December 07, 2008

Monday, 12/8

CS 3:25
Sun 2:58
LAT 2:40
NYT 2:34

(updated at 9 Monday morning)

Sarah Keller's New York Times crossword has a piece of JEWELRY (40-Across) at the beginning of each theme entry:

  • [Many a mall outlet] is a CHAIN STORE, like...Zales. Gold CHAINs are jewelry.
  • [Place to keep a report] is a RING BINDER. This one sounds a bit off to me—three-ring binder, four-ring binder, D-ring binder, yes. Ring binder without further detail? I don't use that term.
  • [A.T.M. access code] is PIN NUMBER. Yes, that means "personal identification number number" and it's redundant. It's also perfectly in-the-language as a familiar phrase.
  • [Five-card or seven-card game] is STUD POKER, and many earrings are STUD earrings. (I hear Ms. Keller's a stud poker whiz, too.)
In the fill, why is ACHOO clued as [Possible reaction from getting a cold shoulder?]? If the implication is that getting chilled causes viral disease, I must demur. (Also? Wet hair poses no health risk. Germ theory!) Beautiful X crossing of two words that probably don't see much use in Monday crosswords—SIOUX is clued as [Sitting Bull or Crazy Horse] and XANADU is [Citizen Kane's estate]. There was one answer that was a complete mystery to me. [Swimmer Debbie who won three golds at the 1968 Olympics]. Who? Debbie MEYER? I've never heard of her. The Meyers I know are the legendary DePaul basketball coach Ray, campy sexploitation moviemaker Russ, actress Dina of Starship Troopers, and actor Breckin whose career avoids really taking off. All are less famous than Oscar Mayer and Mike Myers.

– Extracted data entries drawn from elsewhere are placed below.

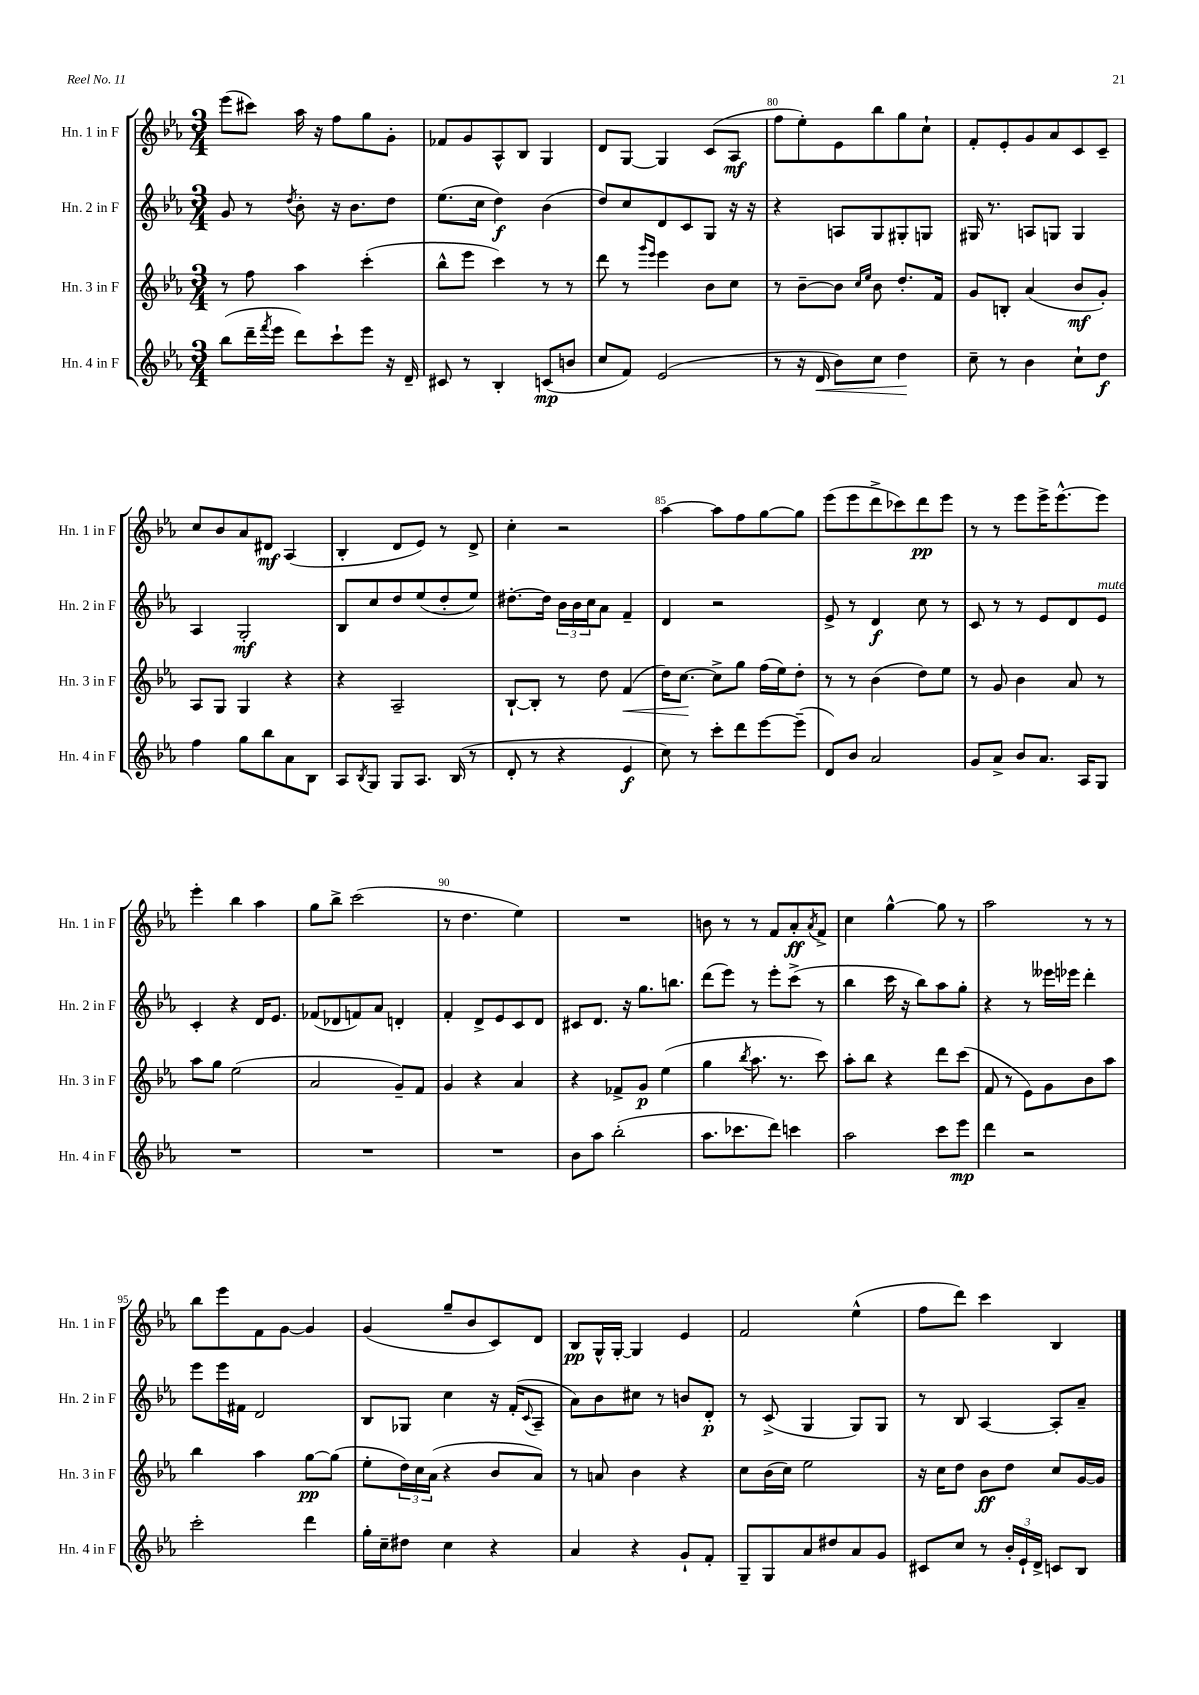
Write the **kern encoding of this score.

**kern	**kern	**kern	**kern
*staff4	*staff3	*staff2	*staff1
*clefG2	*clefG2	*clefG2	*clefG2
*k[b-e-a-]	*k[b-e-a-]	*k[b-e-a-]	*k[b-e-a-]
*M3/4	*M3/4	*M3/4	*M3/4
(8bb-	8r	8g	(8eee-
16ddd~	8ff	8r	8ccc#)
8qfff	.	.	.
16eee-	.	.	.
.	.	8qdd	.
8ddd)	4aa-	8b-'	16aa-
.	.	.	16r
8ccc`	.	16r	8ff
.	.	8.b-	.
8eee-	(4ccc'	.	8gg
16r	.	8dd	8g'
16d~	.	.	.
=	=	=	=
8c#	8bb-^^	(8.ee-	8f-
8r	8eee-	.	8g
.	.	16cc	.
4B-'	4ccc)	4dd)	8A-^^
.	.	.	8B-
(8c	8r	(4b-	4G
8b	8r	.	.
=	=	=	=
8cc	8ddd	8dd)	8d
8f)	8r	8cc	[8G
.	16qqggg	.	.
.	16qqeee-	.	.
(2e-	4eee-	8d	4G]
.	.	8c	.
.	8b-	8G	(8c
.	8cc	16r	8A-
.	.	16r	.
=	=	=	=
8r	8r	4r	8ff
16r	[8b-~	.	8ee-')
16d	.	.	.
8b-)	8b-]	8A	8e-
.	16qqcc	.	.
.	16qqee-	.	.
8cc	8b-	8G	8bb-
4dd	8.dd'	8G#'	8gg
.	.	8G	8cc`
.	16f	.	.
=	=	=	=
8cc~	8g	16G#	8f'
.	.	8.r	.
8r	8B'	.	8e-'
4b-	(4a-	8A	8g
.	.	8G	8a-
8cc`	8b-	4G	8c
8dd	8g')	.	8c~
=	=	=	=
4ff	8A-	4A-	8cc
.	8G	.	8b-
8gg	4G	2G'	8a-
8bb-	.	.	8d#
8a-	4r	.	(4A-
8B-	.	.	.
=	=	=	=
8A-	4r	8B-	4B-'
8qB-	.	.	.
8G	.	8cc	.
8G	2A-~	8dd	8d
8.A-	.	(8ee-	8e-)
.	.	8dd'	8r
(16B-	.	.	.
8r	.	8ee-)	8d^
=	=	=	=
8d'	[8B-`	[8.dd#'	4cc'
8r	8B-']	.	.
.	.	16dd#]	.
4r	8r	24b-	2r
.	.	24b-	.
.	.	24cc	.
.	8dd	8a-	.
4e-	(4f	4f~	.
=	=	=	=
8cc)	16dd)	4d	[4aa-
.	[8.cc	.	.
8r	.	.	.
8ccc'	8cc^]	2r	8aa-]
8ddd	8gg	.	8ff
[8eee-	(16ff	.	[8gg
.	16ee-)	.	.
(8eee-~]	8dd'	.	8gg]
=	=	=	=
8d)	8r	8e-^	(8eee-
8b-	8r	8r	8eee-
2a-	(4b-	4d	8ddd^
.	.	.	8ccc-)
.	8dd)	8cc	8ddd
.	8ee-	8r	8eee-
=	=	=	=
8g	8r	8c	8r
8a-^	8g	8r	8r
8b-	4b-	8r	8eee-
8.a-	.	8e-	16eee-^
.	.	.	[8.eee-^^
.	8a-	8d	.
16A-	.	.	.
8G	8r	8e-	8eee-]
=	=	=	=
2.r	8aa-	4c'	4eee-'
.	8gg	.	.
.	(2ee-	4r	4bb-
.	.	16d	4aa-
.	.	8.e-	.
=	=	=	=
2.r	2a-	(8f-	8gg
.	.	8d-	8bb-^
.	.	8f)	(2ccc
.	.	8a-	.
.	8g~)	4d'	.
.	8f	.	.
=	=	=	=
2.r	4g	4f'	8r
.	.	.	4.dd
.	4r	8d^	.
.	.	8e-	.
.	4a-	8c	4ee-)
.	.	8d	.
=	=	=	=
8b-	4r	8c#	2.r
8aa-	.	8.d	.
(2bb-'	8f-^	.	.
.	.	16r	.
.	8g	8.gg	.
.	(4ee-	.	.
.	.	8.bb	.
=	=	=	=
8.aa-	4gg	(8ddd	8b
.	.	8eee-)	8r
8.ccc-	.	.	.
.	8qbb-	.	.
.	8.aa-	8r	8r
8ddd)	.	8eee-'	8f
.	8.r	.	.
4ccc	.	(8ccc^	8a-'
.	.	.	8qa-
.	8ccc)	8r	8f^
=	=	=	=
2aa-	8aa-'	4bb-	4cc
.	8bb-	.	.
.	4r	16ccc	[4gg^^
.	.	16r	.
.	.	8bb-)	.
8ccc	8ddd	8aa-	8gg]
8eee-	(8ccc	8gg'	8r
=	=	=	=
4ddd	8f	4r	2aa-
.	8r	.	.
2r	8e-)	8r	.
.	8g	16eee--	.
.	.	16eee-	.
.	8b-	4ddd'	8r
.	8aa-	.	8r
=	=	=	=
2ccc'	4bb-	8eee-	8bb-
.	.	16eee-	8eee-
.	.	16f#	.
.	4aa-	2d	8f
.	.	.	[8g
4ddd	[8gg	.	4g]
.	(8gg]	.	.
=	=	=	=
16gg'	8ee-'	8B-	(4g
16cc~	.	.	.
8dd#	24dd)	8G-	.
.	24cc	.	.
.	(24a-	.	.
4cc	4r	4cc	8gg~
.	.	.	8b-
4r	8b-	16r	8c)
.	.	(16f'	.
.	.	8qqc	.
.	8a-)	8A-~	8d
=	=	=	=
4a-	8r	8a-)	8B-
.	8a	8b-	16G^^
.	.	.	[16G'
4r	4b-	8cc#	4G]
.	.	8r	.
8g`	4r	8b	4e-
8f'	.	8d'	.
=	=	=	=
8G~	8cc	8r	2f
8G	(16b-	(8c^	.
.	16cc)	.	.
8a-	2ee-	4G	.
8dd#	.	.	.
8a-	.	8G)	(4ee-^^
8g	.	8G	.
=	=	=	=
8c#	16r	8r	8ff
.	16cc	.	.
8cc	8dd	8B-	8ddd)
8r	8b-	[4A-	4ccc
24b-'	8dd	.	.
24e-`	.	.	.
24d^	.	.	.
8c	8cc	8A-']	4B-
8B-	[16g	8a-~	.
.	16g]	.	.
==	==	==	==
*-	*-	*-	*-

"The Measure of a Man" in Caleb Madison's Sun crossword is the unit of measure hidden inside the man's name. HAROLD RAMIS has a dram, or 0.75 teaspoons. PETER GABRIEL's got an erg, which is equivalent to 0.0000001 joules. AHMET ERTEGUN carries within him one meter, or about 39 1/2 inches. WILLIAM PENN has an amp, or 1 coulomb per second.

The puzzle's got a fairly ambitious structure outside of the theme—14 6-letter answers, 8 7's, and 4 8's look like a lot on a Monday. Much of the fill is lively, too. The highlights: MAMMA MIA, a BEER RUN and BARHOP and STROHS (which, ahem, teenaged Caleb surely knows about only from books and movies), a DAYGLO COWPIE, a BALDING AMOEBA. The fill also has lots of people in it, which I enjoy.

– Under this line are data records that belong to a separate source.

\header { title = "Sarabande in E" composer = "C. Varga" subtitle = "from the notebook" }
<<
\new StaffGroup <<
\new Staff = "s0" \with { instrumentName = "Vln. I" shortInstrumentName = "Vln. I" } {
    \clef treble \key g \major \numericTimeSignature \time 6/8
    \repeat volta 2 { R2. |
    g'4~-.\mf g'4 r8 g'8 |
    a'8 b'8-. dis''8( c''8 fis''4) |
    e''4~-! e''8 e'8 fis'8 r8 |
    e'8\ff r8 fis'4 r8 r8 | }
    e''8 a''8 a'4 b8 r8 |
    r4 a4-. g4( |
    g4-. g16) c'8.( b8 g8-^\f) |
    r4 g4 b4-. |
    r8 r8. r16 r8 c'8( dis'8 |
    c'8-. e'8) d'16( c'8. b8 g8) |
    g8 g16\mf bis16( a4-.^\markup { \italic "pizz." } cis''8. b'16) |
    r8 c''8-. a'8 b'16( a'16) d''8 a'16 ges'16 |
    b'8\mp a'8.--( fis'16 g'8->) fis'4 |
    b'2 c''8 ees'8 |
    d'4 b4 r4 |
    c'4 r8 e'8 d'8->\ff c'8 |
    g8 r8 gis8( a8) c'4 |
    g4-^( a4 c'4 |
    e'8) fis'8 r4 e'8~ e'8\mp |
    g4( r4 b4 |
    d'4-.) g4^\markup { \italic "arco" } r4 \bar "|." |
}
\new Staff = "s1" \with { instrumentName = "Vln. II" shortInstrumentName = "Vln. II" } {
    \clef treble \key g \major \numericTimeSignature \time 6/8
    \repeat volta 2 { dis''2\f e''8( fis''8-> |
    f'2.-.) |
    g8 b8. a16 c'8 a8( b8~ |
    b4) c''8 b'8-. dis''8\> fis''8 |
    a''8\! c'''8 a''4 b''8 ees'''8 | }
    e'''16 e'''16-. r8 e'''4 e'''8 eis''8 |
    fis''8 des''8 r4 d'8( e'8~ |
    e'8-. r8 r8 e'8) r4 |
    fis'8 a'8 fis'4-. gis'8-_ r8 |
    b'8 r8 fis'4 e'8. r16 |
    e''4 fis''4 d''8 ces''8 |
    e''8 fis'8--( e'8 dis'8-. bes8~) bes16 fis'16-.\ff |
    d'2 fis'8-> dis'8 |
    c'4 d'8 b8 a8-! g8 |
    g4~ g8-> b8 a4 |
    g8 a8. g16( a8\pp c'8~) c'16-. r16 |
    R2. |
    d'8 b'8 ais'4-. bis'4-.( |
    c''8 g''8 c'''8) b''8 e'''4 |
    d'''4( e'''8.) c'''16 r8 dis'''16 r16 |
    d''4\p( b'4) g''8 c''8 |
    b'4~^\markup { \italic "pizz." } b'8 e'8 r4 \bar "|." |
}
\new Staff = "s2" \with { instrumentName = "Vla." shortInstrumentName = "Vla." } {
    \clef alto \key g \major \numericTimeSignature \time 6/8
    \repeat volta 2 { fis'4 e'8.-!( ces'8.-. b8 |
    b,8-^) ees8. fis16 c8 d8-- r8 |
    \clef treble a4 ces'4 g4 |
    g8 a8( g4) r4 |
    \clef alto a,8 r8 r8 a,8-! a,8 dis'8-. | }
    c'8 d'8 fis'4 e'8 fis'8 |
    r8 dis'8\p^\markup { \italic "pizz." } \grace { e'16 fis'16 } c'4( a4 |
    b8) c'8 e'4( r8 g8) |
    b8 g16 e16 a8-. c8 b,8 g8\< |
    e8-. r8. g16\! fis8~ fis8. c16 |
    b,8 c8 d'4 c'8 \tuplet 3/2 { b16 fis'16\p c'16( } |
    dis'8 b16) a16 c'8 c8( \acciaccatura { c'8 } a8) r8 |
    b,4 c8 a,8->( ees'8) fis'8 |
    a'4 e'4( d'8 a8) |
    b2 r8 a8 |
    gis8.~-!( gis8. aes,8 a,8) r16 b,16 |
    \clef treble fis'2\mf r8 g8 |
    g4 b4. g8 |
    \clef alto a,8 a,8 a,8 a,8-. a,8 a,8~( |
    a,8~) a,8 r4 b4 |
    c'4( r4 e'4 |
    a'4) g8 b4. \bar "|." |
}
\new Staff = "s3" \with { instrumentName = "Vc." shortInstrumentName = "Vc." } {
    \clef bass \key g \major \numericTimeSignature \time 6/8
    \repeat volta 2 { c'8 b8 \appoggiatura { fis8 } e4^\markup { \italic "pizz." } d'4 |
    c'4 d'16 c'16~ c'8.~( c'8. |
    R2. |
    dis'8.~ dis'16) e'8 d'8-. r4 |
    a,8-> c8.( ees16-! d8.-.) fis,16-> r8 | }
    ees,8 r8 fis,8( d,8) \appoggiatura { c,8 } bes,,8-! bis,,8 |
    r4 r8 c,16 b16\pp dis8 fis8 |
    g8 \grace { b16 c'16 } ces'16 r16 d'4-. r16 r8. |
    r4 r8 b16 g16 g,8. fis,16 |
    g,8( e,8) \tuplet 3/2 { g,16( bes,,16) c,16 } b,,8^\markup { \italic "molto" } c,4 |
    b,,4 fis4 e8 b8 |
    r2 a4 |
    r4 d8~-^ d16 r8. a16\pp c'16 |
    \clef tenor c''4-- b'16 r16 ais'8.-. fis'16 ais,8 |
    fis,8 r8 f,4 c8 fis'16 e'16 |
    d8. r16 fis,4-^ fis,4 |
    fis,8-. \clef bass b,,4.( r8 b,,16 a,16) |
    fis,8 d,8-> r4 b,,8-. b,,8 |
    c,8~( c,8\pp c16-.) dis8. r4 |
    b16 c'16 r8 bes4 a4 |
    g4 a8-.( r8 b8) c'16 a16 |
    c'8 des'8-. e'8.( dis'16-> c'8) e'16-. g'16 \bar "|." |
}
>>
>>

Randolph Ross's CrosSynergy puzzle, "Fruit Salad," replaces a word or part of a word with a sound-alike fruit:
  • [Tariff on dried fruit?] is RAISIN TAXES (raising taxes).
  • [News story about a tart fruit?] is a CURRANT EVENT (current event).
  • [Fruit arranged by a mathematician?] are ORDERED PEARS (ordered pairs—and I don't know what exactly that term means).
  • [Comic strip about Lorna's fruit?] is DOONE'S BERRY (Doonesbury).
Other food in the puzzle includes CHEESE DIP, a [Serving with tortilla chips]; ACORN squash; lemonADE; bagels with LOX; [Brown bread] or TOAST with [Brown beverage] or COLA (not so appetizing when described thus!); ALE and MEATS—all for EATERS. (Note to the CrosSynergy team: Might want to change [Newly hatched insects] to the singular for subsequent printings, as LARVA is singular.)

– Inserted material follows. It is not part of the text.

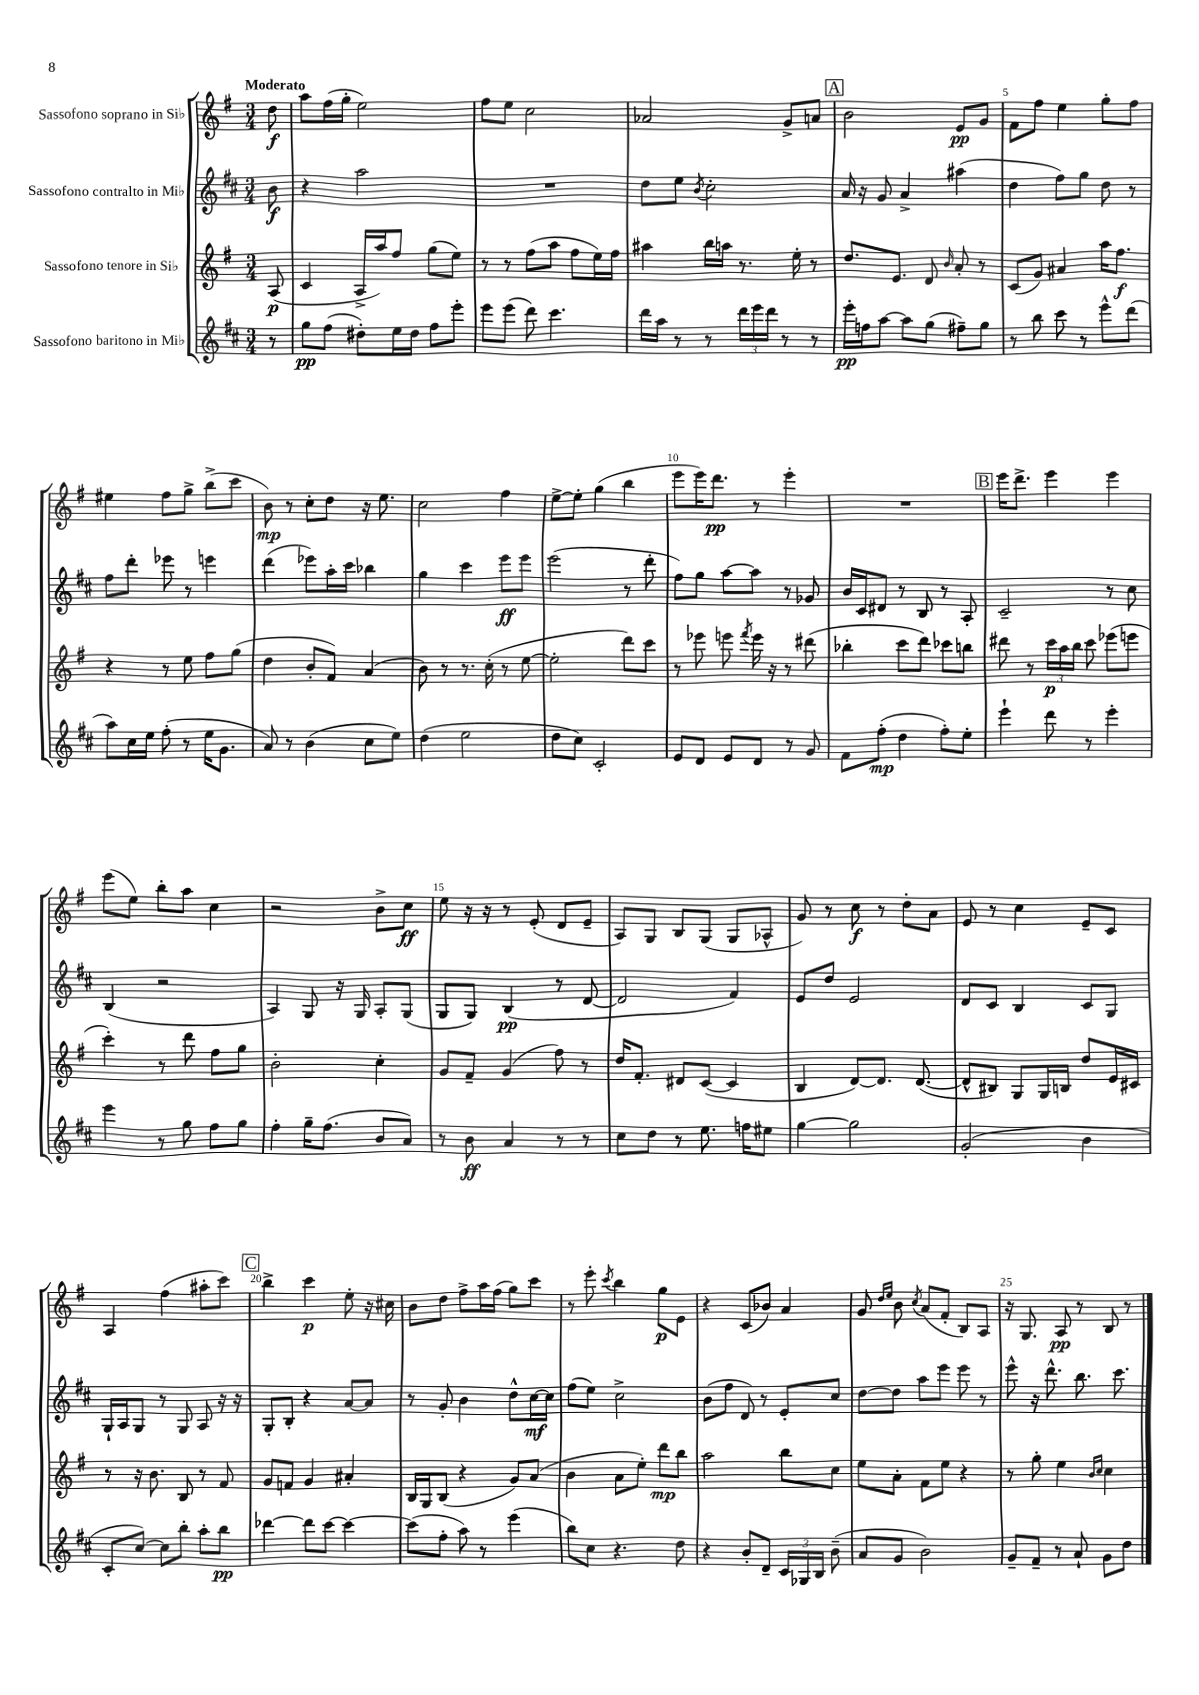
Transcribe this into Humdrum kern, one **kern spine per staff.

Jennifer Nutt's LA Times crossword is about CARDS—a [Bridge player's need, and hint to this puzzle's theme]. The theme entries end with words that relate to playing cards:
  • The UPPER DECK is a [High stadium section], and you'll need a DECK of cards.
  • A [Bit of magic for the guests] is a PARTY TRICK, an example of which might be a card TRICK.
  • SECOND-HAND is [Like thrift-shop merchandise], and the dealer deals out HANDs of cards.
  • [Tort action] is a CIVIL SUIT, and one SUIT of cards is spades.
In the fill, I like the sound echoes at the top—WADS of cash, or [Rolled-up bunches of money], cross WADDLE, or [Walk like 7-Down], which are DUCKS. And a LAP or [Length of a pool] meets LA PAZ, the [Bolivian capital that translates to "the peace"]. [Zapping with an electroshock weapon] clues TASING. Technically, this verb may not be dictionarified yet, but this back-formation from the trade name Taser is already in use.